### TAREFAS A REALIZAR
- A) Liste todas as pessoas, obras e países mencionados pelo nome no trecho sobre racionalismo e positivação do Direito.
- B) Escreva uma continuação para o trecho sobre racionalismo e positivação do Direito, começando depois da última frase.

##### TRECHO DO TEXTO #####

      Inicialmente, tome-se Descartes como exemplo. Em seu “Discurso sobre o método” prepondera o princípio de que se faz necessário um processo metodológico racional para se alcançar a verdade de forma neutra e imparcial. Ora, esta premissa possui aspectos fortemente existentes nos Estados e sociedades contemporâneas, exemplo paradigmático é o Direito e sua práxis de ação. Desde o século XVIII tornou-se presente a ideia da necessidade da positivação do Direito para que se fizesse o seu uso legítimo; um dos principais juristas do século XX, Hans Kelsen, advogou essa tese gerando protótipos para as ciências jurídicas de numerosos países. Veja-se, portanto, que o juspositivismo engendrou uma ideia de ordenamento jurídico que, no Ocidente, só não se faz presente no Reino Unido e países por ele colonizados, claro, cada qual com suas nuances com exemplo para os EUA que se desvencilharia, em parte, dessa situação adotando uma constituição escrita o que mostra a forte influência racionalista nesse país. Pode-se notar que prevalece a ideia de que a positivação da lei é aspecto fundamental para que se mantenha a lisura e higidez do ordenamento jurídico, em vista de sua racionalidade; deixando-se de lado outras fontes do Direito como princípios e costumes e fazendo do jusnaturalismo representante de uma via secundária do Direito moderno.

##### DADOS EXTRAÍDOS #####

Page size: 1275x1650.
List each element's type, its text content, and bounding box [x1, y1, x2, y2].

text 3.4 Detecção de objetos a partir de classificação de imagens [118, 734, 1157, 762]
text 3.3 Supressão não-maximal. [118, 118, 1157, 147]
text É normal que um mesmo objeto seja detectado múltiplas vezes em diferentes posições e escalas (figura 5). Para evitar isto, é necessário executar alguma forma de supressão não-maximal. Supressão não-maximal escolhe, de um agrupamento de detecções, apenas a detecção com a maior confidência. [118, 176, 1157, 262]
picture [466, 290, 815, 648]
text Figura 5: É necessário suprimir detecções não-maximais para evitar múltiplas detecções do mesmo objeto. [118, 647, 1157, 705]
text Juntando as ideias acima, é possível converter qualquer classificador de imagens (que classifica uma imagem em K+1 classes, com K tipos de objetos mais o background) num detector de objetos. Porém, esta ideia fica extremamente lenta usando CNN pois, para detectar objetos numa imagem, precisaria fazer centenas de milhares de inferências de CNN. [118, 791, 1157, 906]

#####

### RESPOSTAS DAS TAREFAS
- A)
- Descartes
- "Discurso sobre o método"
- Hans Kelsen
- Reino Unido
- EUA

- B)
       Também Francis Bacon demonstra em Novo Organum, de modo inexorável, a primazia da racionalidade- termo aqui utilizado não em oposição ao empirismo de Bacon, mas correlato à acepção que “razão” vinha tendo desde o Renascimento, isto é, um sentido individualista e antropocêntrico-, levantando um enfoque crítico em torno de preconceitos sociais e individuais que se mostram como percalços para o método científico intervindo no processo epistemológico, ao que o autor denomina “ídolos”. Estes entes também podem ser identificáveis no âmbito fenomenológico atual, dado haver aqueles indivíduos, de certo modo, puristas, se assim pode-se chamá-los, que não aceitam absolutamente quaisquer interferências de opiniões pessoais, sentimentos e conjunturas outras que não as analisadas em determinada situação- tudo isto representaria os "ídolos". É patente, por exemplo, que na atualidade, vários estudos da macroeconomia a considerem de modo amplamente sistemático e racionalizado sem grande interferência da ação humana dentre outros fatores e, por conseguinte, assim sejam as práticas das nações que os adotem como base.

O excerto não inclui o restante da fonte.